我在人群中穿梭,烈日下汗流浃背,四周传来一阵阵汗酸味。人声鼎沸,好比置身菜市场。现在能来根棒冰就好了,有冰镇酸梅汤也好啊。我昏沉沉地边走边想。
突然耳边飘进来几句对话。
甲:“她叫丁丁,丁字两笔,说不定十二小姐会选二或者四。”
乙:“听说她出生于十月,前几期都没有出现过十,说不定这次会选十。”
众:“此话有理。”
丙:“我还听说十二小姐前日放了只蜈蚣风筝,不知这代表什么意思?”
丁:“蜈蚣百足,那就是极多的意思。依在下看来,是应了三十六这个最大的数字。”
众:“不愧是张秀才,懂得就是多。”
我听得差点扑倒在地,原来这么多人都在研究我选数字时的心理,看来我为古人提早研究心理学做出了巨大的贡献。
想起这次画六个数字时自己很不负责任的“点指兵兵”,顿觉汗颜愧甚,不敢看那几位认真的心理学家,一路小跑溜回家。
一进家门,刚好撞见从茶馆听书回来的爹。我赶紧拉他进房,按他坐在椅子上,无比认真地问道:“爹,您在茶馆都听到些什么?”
爹疑惑地看向我,不知所谓地说:“能有什么?不就是大书和是非嘛!”
我顿足。爹你老人家也太单纯了吧?“我是问那些买彩票的人在说些什么?是不是有很多人都在谈论我啊,比如说我昨天打破了几个碗、今天穿了什么式样的衣裳等等。”
“哦,是这个啊,倒是有不少人在谈你。”我爹这才恍然大悟。
“那有没有人来和您打听啊?”
“有不少呢。你从小就古灵精怪的,老有人问起你。不过最近问的人越来越多了,而且问的事也越来越细了。”
“那爹是怎么回答的?”我紧张的问道。
爹奇怪地打量我,说:“我能回答什么?你是女儿家,我和别人说那么多干什么?”
我满脸堆笑说:“爹,您这辈子从来没有正式工作过吧?”
“仔细想来,倒确实没有。”爹有些惭愧地垂下头。
“您想不想有一份工作?”
“什么工作?”爹兴奋地抬起头,急迫地等我的下文。
“爹,我想雇用您。您每天照旧到茶馆听说、到大街上溜达,听别人都在谈女儿什么,然后把这些都记下来。”
爹很茫然地说:“这也算工作?那我平常不是天天都这样过吗?”
我耐心地解释给他听:“那不一样。您平常听书喝茶是为了散心,现在是为了收集情报,同样一件事目的不同了,性质也就不同了。”
“哦,有点明白了。”爹了解地点点头。“所以平常我喝茶听书要自己花钱,以后就是你替我付钱了?”
“答对了。不仅要付茶钱给您,另外还会有一笔润笔费。”我侧首,对他顽皮地吐吐舌头,说:“这份工作我觉得挺合适您的,您想不想试试?”
“那就试试吧。虽然不太清楚你想做什么,但你想做的,爹总是支持的。
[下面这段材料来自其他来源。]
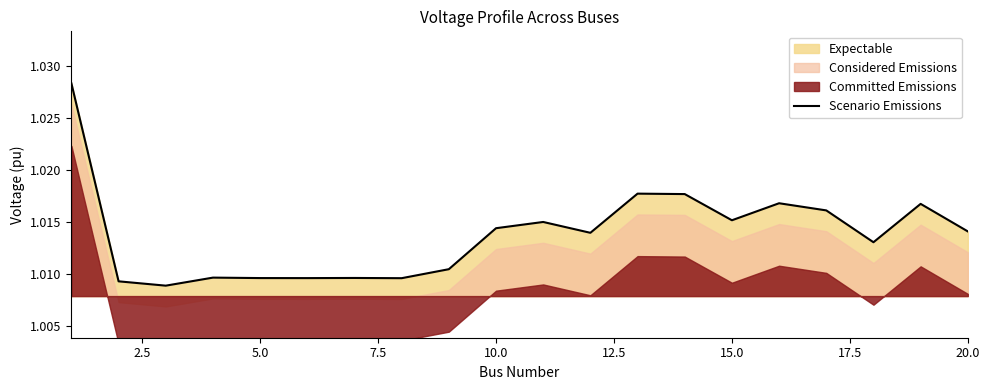

The value at 5.0 is 1.5. True or false?

False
”爹百分之一千地服从大局。
我跳起来,开心地在他脸上亲一下。“爹,那您明天就开始上工吧。”
一个时辰后,凤郎拉着温如言跌跌撞撞地跑回来。
他“呯”一声撞开门,急冲进来,见我好端端地坐在窗前看书,长吁了口气。我见他面色苍白,额头挂着一层细密的汗珠,触手冰凉,这么热的天他竟然出了一身冷汗。
温如言悠哉悠哉地随后晃进来,他讥笑凤郎说:“我都说她偷懒自己跑回家来了,你偏要说她被人绑架了,没得自己吓自己。”
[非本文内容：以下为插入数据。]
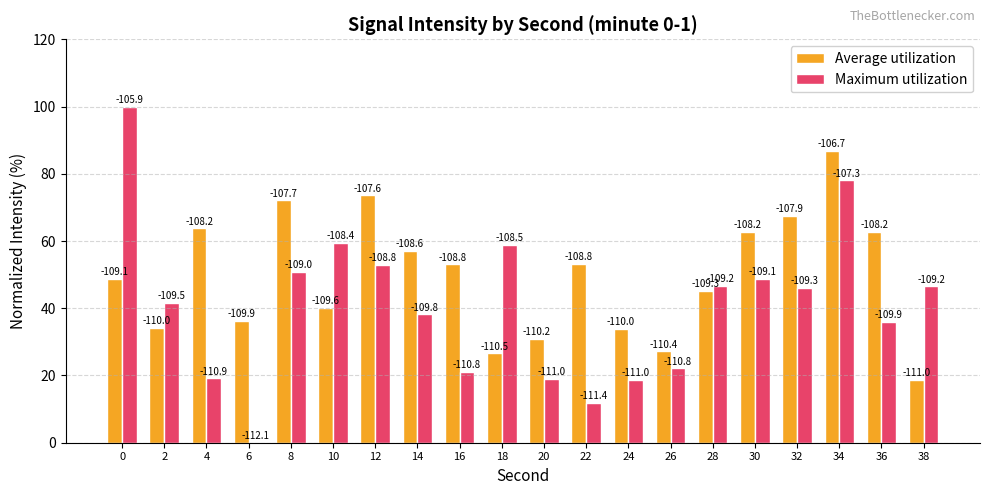

Are the bars grouped side by side (vs. stacked)?

Yes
“温如言!”我横眉怒瞪他。这个讨厌的家伙,这般欺负我的弟弟。是可忍,孰不可忍?
“怎么?你不打声招呼就走还有理了?”他朝我挑眉。
“我……”我理亏地哑炮了。谁让我刚刚不爽他呢!
“只要丁丁没事就好了。”凤郎一点也不介意刚刚为我担足心事的忧愁。
他这样大度,我反而过意不去。连忙亲自为他倒了一杯凉茶,递给他算是赔罪。
“那我的茶呢?”温如言不满地嘟哝。
“这不正给您倒?”我赶紧把这位大爷也伺候好。
三个人正说话间,丁维凌也来了。他进来见到凤郎和如言也在,脸色一沉,转身就走。
我赶紧上前拉住他。真累啊,这些人的脾气一个比一个执拗。